When a girl down the street became pregnant with no husband
in sight, Fran and Mike approached her. They would take, adopt, and love her
child. So Johnny came to live upstairs when he was a few days old. He grew up
much loved, doted upon, but Fran and Mike made one mistake. They never told
Johnny he was adopted. For whatever reason, they held that information as a
closely guarded secret. One day, when he was 25 or so, someone told him.
Johnny’s reaction wasn’t pleasant. He could not accept that
this largely uneducated couple chose him in love. He felt betrayed, alone,
without roots. Johnny raged at his adoptive parents and finally cut off ties
with them. Mike died without ever seeing Johnny again. Eventually, Johnny
became reconciled with Fran, but the scars remained.
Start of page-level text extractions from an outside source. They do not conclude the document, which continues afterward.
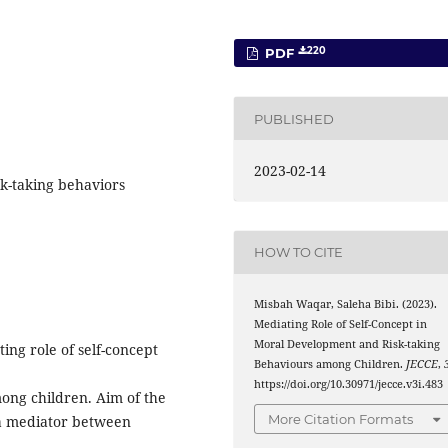
220
PDF
PUBLISHED
2023-02-14
sk-taking behaviors
HOW TO CITE
Misbah Waqar, Saleha Bibi. (2023).
Mediating Role of Self-Concept in
Moral Development and Risk-taking
ing role of self-concept
Behaviours among Children.
JECCE
,
https://doi.org/10.30971/jecce.v3i.483
ong children. Aim of the
More Citation Formats
s a mediator between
Mike and Fran had no enlightened guides in their life
process with Johnny. They simply chose him, not knowing his personality, talents,
or potential. They simply embraced him.
This story is a fit for today’s feast, as our Church
worldwide celebrates Trinity Sunday. Today, we celebrate no abstract, distant
unfeeling God, no solitary monolith in the sky ready to roll down judgment to
crush us.
No, Paul tells us in today’s second reading (Romans 8.15)
that we are children of God. God chooses us and in baptism, gifts us with the
spirit of adoption. We are adopted into the family of God.
Unlike Fran and Mike, who kept Johnny’s adoption a secret,
our faith tradition from the earliest New Testament writings on proclaims we
are adopted. We belong to the family of God.
We walk with God and in God. God is the Source of our being.
We belong to our Creator God, our Father/Mother. We also belong to Jesus, our
brother, the one who put himself in harm’s way so that we might live. We belong
to God, the Spirit, our sustainer and comforter. God is the only one who most profoundly satisfies our
hungers and brings us to completion. Today, we celebrate God, our kin.
The Norwegians tell a Viking legend to their children. The
story is short but touching.
Before their souls became one with their bodies in the womb,
God kissed their souls. All of life, the Norwegians say, is living the memory
of that kiss.
Our own Christian tradition does not believe that there are
unembodied souls waiting to be joined to bodies and be born. We believe that
the whole person, body, soul, and spirit begins in the womb. But whether we are
Viking or Christian, before the womb or in the womb, let’s think of the kiss of
God being upon us.
Be still for a moment now and let’s bring up from our deep
unconscious, the tender kiss of God. Savor it on this Trinity Sunday.